La conclusion de la Guemara fait débat dans les Rishonim (commentaires premiers de la Guemara). D’après Rashi (Sanhédrin 75a דה »מ בצנעה) la question reste en suspens. Tossefot (דה »מ ואם איתא לא לימא ליה) après avoir rapporté le commentaire de Rashi rapporte une autre version du texte selon laquelle il est clair qu’il n’y a pas d’obligation de sanctification du Nom de D. pour les fils de Noé.
Et telle sera d’ailleurs la conclusion légale de Rambam dans le dixième chapitre des lois relatifs aux rois, Halakha 2.
Reformulons la problématique en d’autres termes.
D’après Rashi, profondément il faudrait donner sa vie pour ne pas enfreindre un quelconque interdit de la Torah.

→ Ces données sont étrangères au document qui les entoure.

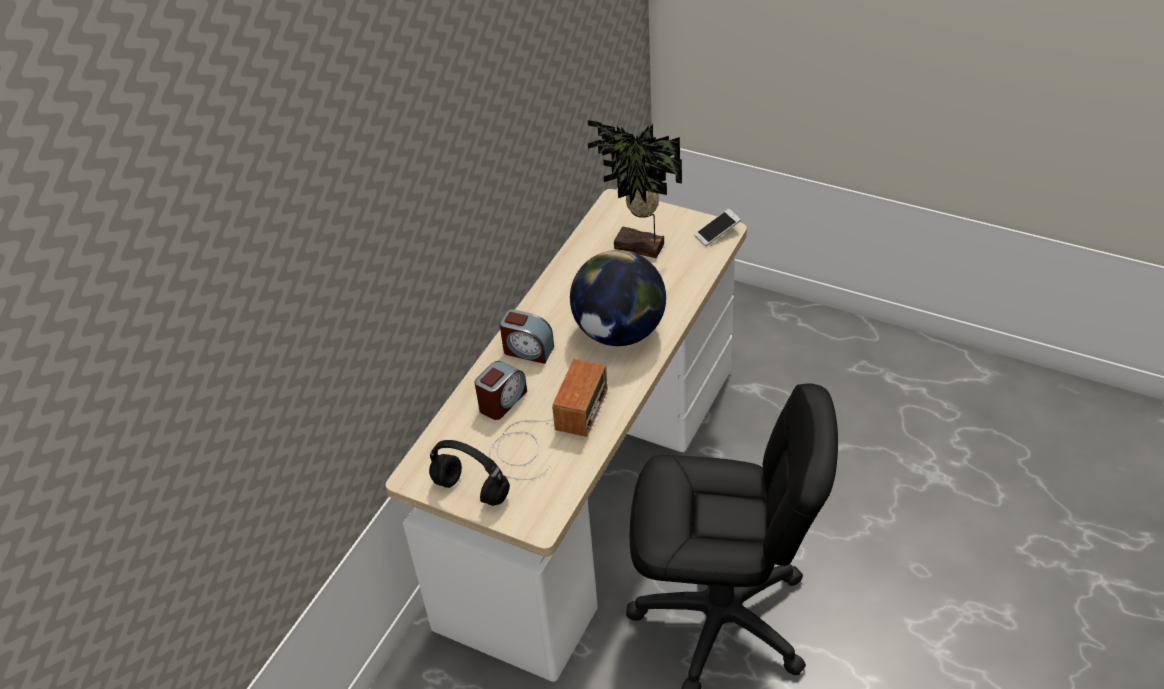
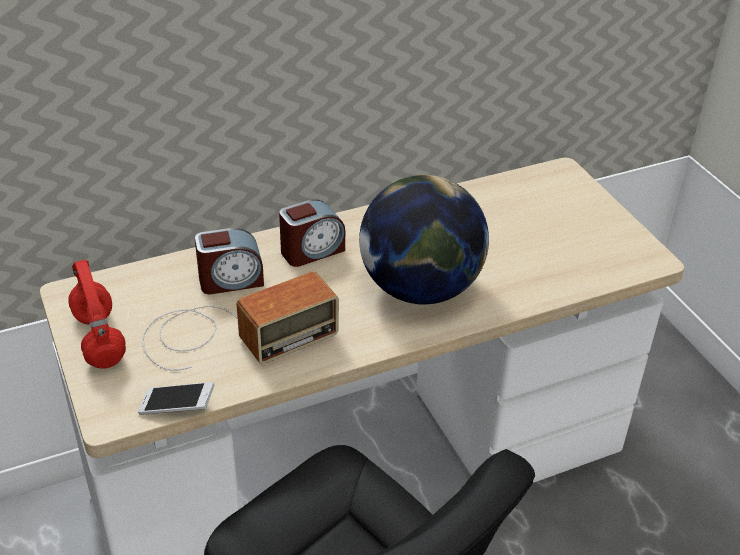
camera: 35 degrees right, 5 degrees down
(473, 490) = (101, 340): black headphones -> red headphones
(527, 350) = (312, 251): alarm clock -> alarm clock turned 90 degrees counterclockwise
(639, 249) = (535, 226): potted plant -> none
(717, 233) = (640, 256): phone -> phone (177, 406)

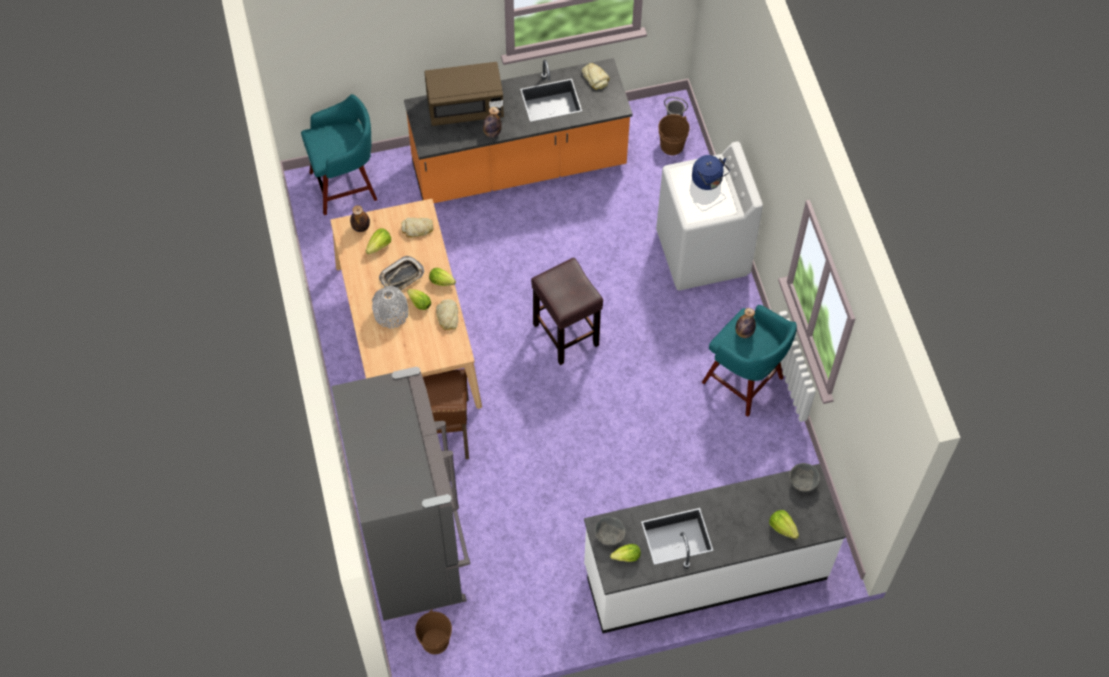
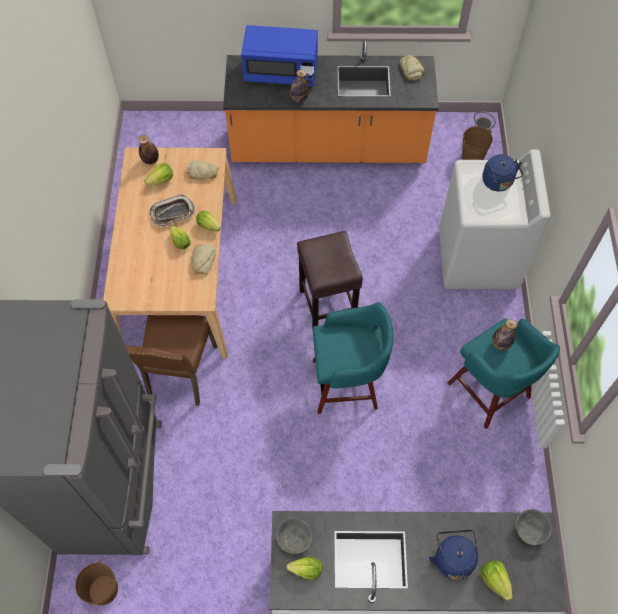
camera: 15 degrees right, 0 degrees up
(346, 185) = (171, 133): turquoise stool -> turquoise stool (347, 384)
(391, 313) = (149, 246): grey vase -> none
(465, 107) = (281, 72): brown microwave -> blue microwave
(744, 518) = (452, 557): none -> blue kettle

Néanmoins la Torah nous enseigne que la vie d’un Israël est tellement précieuse aux Yeux de D., qu’Il nous demande de laisser passer Ses commandements de côté si une vie d’Israël est en péril.
Par contre dans le meurtre, où de toute façon la perte d’une vie d’Israël sera en jeu, l’interdit reste à sa place.
Nous pouvons dire que pour Rashi, dans tous les cas, l’interdit est présent même là où la vie est en péril, sauf que la Torah nous donne un joker (un דיחוי) : la vie prime.
Pour Tossefot l’analyse est toute autre. A priori la Torah nous enjoint de respecter les commandements de D., mais il y a des limites légales à ces obligations : dans des cas de persécution où la vie en péril, il n’y a pas d’obligation (sauf exceptions : les trois interdits fondamentaux).
Dans le cas de meurtre il n’y aurait pas a priori d’obligation de se laisser tuer plutôt que de tuer autrui, sauf qu’il y a un problème interne insoluble : comment puis-je sauver ma vie au prix de la vie d’autrui, qu’est-ce qui me dit que je vaille mieux que lui ? Ne sachant trancher cette question, j’ai l’obligation de laisser faire, et de me laisser tuer.

Tossefot (Sanhédrin 74b דה »מ והא אסתר פרהסאי הואי) affirme que quel que soit l’interdit, même dans un cas de meurtre, si l’on dit à quelqu’un par exemple ‘laisse toi jeter sur cet enfant et qu’il meure ainsi, sinon on te tue’, il n’y aurait pas d’obligation de se laisser tuer. Tossefot explique qu’étant donné qu’il ne fait pas d’acte mais qu’il se laisse faire, au contraire qu’est-ce qui me dit que le sang de l’autre est plus rouge que mon propre sang ?
Rav Shemouel Rozovsky dans le Zikhron Shemouel, explique que cette affirmation de Tossefot est en droite ligne de son approche globale de la notion de Maï ‘Hazit qui est une approche passive. Ce qui est contraire à la démarche de Rashi où Maï ‘Hazit nous démontre que comme il y a perte de la vie d’autrui l’interdit reste dans toute sa vigueur, et que passif ou actif cela ne change rien au fond du problème.



VI. Précisions pour aborder la démarche de Tossefot.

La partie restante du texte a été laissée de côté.